══ Texte présenté ══

Un élégant Sporting Club aux pelouses impeccables
apporte une tache supplémentaire de verdure dans ce plateau désertique au
climat très sain, loin des fumées du Caire. Les meilleures écoles catholiques
françaises (jésuites, frères, Sacré-Coeur…) y sont présentes, à côté du Lycée
franco-égyptien et de l’English School.
Les debuts d'Heliopolis |
Dans les
années 50 et 60, Héliopolis a été privée d’une partie de son public, qui a
quitté l’Égypte. De nouveaux habitants, de plus en plus nombreux, sont venus
s’y installer. La ville n’a cessé de croître, dans tous les sens. Quelques
magnifiques immeubles du centre ont été dénaturés par l’adjonction d’étages de
béton. Des rues, jadis calmes, sont encombrées de voitures, qui se garent où
elles peuvent. Des magasins regorgeant de marchandises n’ont plus rien à envier
à ceux du Caire…. Mais la cité-jardin a tout de même de beaux restes. L’Héliopolis
palace, devenu le siège de la présidence de la République, est toujours aussi
majestueux. En face, l’ancien siège de la Compagnie dresse fièrement sa façade
en mosquée au-dessus des bawakis (trottoirs sous arcades). Le Sporting, très
bien tenu, conserve ses traditions. Les terrasses d’anciens cafés-restaurants,
comme Amphitryon, n’ont rien perdu de leur charme. La vie à Héliopolis se
distingue toujours par quelque chose d’indéfinissable, tandis que le »
métro » blanc et bleu continue inlassablement à faire la navette entre Le
Caire et l’oasis rêvée par le baron Empain.

═══
══ Extrait des données ══

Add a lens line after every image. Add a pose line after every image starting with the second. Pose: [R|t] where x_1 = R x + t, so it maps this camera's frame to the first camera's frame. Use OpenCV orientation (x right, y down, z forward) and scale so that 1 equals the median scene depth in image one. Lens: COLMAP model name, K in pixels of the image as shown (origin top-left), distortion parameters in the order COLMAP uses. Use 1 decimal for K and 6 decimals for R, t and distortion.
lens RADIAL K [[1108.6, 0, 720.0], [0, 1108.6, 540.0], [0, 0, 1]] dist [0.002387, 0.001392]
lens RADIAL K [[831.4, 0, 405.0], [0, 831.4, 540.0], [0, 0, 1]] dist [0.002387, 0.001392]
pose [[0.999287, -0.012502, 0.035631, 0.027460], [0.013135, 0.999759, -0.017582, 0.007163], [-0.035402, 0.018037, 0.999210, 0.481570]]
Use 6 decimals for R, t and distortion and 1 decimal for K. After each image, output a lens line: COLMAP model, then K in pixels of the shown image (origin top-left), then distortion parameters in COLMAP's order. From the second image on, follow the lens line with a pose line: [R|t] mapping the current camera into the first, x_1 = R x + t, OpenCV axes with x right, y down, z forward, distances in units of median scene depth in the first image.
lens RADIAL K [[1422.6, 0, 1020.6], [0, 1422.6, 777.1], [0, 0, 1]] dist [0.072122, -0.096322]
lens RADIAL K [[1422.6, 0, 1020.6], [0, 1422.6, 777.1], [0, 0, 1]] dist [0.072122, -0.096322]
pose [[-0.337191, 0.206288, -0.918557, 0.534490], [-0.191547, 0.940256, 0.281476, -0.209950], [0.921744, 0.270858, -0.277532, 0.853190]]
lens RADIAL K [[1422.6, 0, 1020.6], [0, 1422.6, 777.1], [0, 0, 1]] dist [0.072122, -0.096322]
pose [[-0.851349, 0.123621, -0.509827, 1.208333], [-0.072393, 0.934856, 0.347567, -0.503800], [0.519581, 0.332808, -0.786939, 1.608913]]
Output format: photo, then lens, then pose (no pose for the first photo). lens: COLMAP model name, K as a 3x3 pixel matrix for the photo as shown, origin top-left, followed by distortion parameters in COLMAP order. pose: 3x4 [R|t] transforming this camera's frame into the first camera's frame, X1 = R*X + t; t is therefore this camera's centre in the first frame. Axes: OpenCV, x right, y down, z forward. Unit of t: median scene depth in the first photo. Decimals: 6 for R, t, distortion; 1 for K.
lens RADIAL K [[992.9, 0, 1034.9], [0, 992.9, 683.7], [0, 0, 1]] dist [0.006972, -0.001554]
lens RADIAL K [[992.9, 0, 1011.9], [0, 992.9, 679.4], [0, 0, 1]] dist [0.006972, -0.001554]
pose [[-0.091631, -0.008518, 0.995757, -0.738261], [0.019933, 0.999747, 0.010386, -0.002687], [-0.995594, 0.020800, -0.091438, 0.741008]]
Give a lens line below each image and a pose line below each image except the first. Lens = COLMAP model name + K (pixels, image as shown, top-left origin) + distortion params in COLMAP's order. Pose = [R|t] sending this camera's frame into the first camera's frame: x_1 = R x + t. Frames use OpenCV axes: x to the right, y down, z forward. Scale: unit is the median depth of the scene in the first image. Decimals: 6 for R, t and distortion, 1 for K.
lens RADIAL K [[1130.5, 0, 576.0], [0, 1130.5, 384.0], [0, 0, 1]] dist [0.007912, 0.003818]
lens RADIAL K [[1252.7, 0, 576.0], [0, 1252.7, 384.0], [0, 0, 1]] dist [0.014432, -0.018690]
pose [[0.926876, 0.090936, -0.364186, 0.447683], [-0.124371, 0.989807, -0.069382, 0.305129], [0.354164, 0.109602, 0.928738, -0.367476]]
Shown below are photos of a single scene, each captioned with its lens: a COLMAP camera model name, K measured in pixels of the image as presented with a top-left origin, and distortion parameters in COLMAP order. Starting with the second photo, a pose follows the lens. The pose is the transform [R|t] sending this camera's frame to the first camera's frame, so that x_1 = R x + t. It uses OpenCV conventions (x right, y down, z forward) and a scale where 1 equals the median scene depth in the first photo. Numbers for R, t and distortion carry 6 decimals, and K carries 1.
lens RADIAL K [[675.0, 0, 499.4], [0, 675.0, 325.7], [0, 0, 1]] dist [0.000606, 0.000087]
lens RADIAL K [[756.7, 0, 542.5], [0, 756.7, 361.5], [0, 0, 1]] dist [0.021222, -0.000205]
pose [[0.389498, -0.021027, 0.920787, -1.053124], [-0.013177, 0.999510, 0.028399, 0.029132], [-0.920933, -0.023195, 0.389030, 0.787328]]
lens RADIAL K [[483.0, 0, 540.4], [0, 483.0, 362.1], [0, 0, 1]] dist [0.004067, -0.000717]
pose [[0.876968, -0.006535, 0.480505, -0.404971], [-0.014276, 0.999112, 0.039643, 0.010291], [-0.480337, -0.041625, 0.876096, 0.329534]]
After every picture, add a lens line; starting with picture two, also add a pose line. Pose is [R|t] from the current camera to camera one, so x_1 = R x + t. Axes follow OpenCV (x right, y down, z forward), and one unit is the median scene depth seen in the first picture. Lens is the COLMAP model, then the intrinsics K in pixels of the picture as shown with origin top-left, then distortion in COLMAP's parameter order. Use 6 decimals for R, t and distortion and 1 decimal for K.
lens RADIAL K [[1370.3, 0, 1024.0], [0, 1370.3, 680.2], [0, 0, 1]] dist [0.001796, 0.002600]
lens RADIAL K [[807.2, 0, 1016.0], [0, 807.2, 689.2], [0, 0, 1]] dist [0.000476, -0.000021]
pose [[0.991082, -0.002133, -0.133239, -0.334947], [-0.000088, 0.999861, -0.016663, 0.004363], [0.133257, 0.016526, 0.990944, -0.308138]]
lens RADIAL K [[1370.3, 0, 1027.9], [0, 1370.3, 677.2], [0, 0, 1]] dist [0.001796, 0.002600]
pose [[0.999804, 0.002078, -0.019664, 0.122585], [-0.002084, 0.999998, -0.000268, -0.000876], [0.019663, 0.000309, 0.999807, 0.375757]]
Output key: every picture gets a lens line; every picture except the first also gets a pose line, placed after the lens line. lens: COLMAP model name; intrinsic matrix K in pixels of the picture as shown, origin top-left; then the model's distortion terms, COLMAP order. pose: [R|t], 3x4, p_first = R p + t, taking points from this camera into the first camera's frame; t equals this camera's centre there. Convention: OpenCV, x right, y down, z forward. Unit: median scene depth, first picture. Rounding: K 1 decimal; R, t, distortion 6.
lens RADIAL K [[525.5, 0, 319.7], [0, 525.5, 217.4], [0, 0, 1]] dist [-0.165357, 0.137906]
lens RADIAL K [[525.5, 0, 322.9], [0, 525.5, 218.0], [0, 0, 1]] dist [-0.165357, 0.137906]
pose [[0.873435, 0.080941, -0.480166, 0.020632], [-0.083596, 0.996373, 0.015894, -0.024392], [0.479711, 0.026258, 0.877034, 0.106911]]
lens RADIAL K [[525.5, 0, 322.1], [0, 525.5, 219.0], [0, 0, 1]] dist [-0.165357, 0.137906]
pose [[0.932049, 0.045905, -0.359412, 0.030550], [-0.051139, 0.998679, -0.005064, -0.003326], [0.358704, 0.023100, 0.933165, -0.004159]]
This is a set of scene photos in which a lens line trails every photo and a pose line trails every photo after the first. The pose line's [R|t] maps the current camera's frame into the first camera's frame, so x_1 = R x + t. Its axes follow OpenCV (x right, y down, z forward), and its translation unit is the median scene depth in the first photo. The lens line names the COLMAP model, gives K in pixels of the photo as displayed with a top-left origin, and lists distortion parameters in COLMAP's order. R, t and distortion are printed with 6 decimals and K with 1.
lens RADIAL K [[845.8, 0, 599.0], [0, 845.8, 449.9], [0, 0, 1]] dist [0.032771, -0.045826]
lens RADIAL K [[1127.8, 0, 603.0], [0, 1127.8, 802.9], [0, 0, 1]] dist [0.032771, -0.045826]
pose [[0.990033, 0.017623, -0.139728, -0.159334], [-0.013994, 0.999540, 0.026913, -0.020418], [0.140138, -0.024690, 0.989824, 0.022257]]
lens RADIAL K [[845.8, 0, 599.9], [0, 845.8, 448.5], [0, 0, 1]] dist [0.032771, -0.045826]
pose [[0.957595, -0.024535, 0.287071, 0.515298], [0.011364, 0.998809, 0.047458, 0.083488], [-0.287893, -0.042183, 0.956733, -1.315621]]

═══

## Objectif visé:
Veuillez reproduire à l'identique le passage du texte sur Héliopolis qui va de « Un élégant Sporting » à « de l’English School. ». Servez-vous uniquement du texte sur Héliopolis.

## Réponse attendue:
Un élégant Sporting Club aux pelouses impeccables
apporte une tache supplémentaire de verdure dans ce plateau désertique au
climat très sain, loin des fumées du Caire. Les meilleures écoles catholiques
françaises (jésuites, frères, Sacré-Coeur…) y sont présentes, à côté du Lycée
franco-égyptien et de l’English School.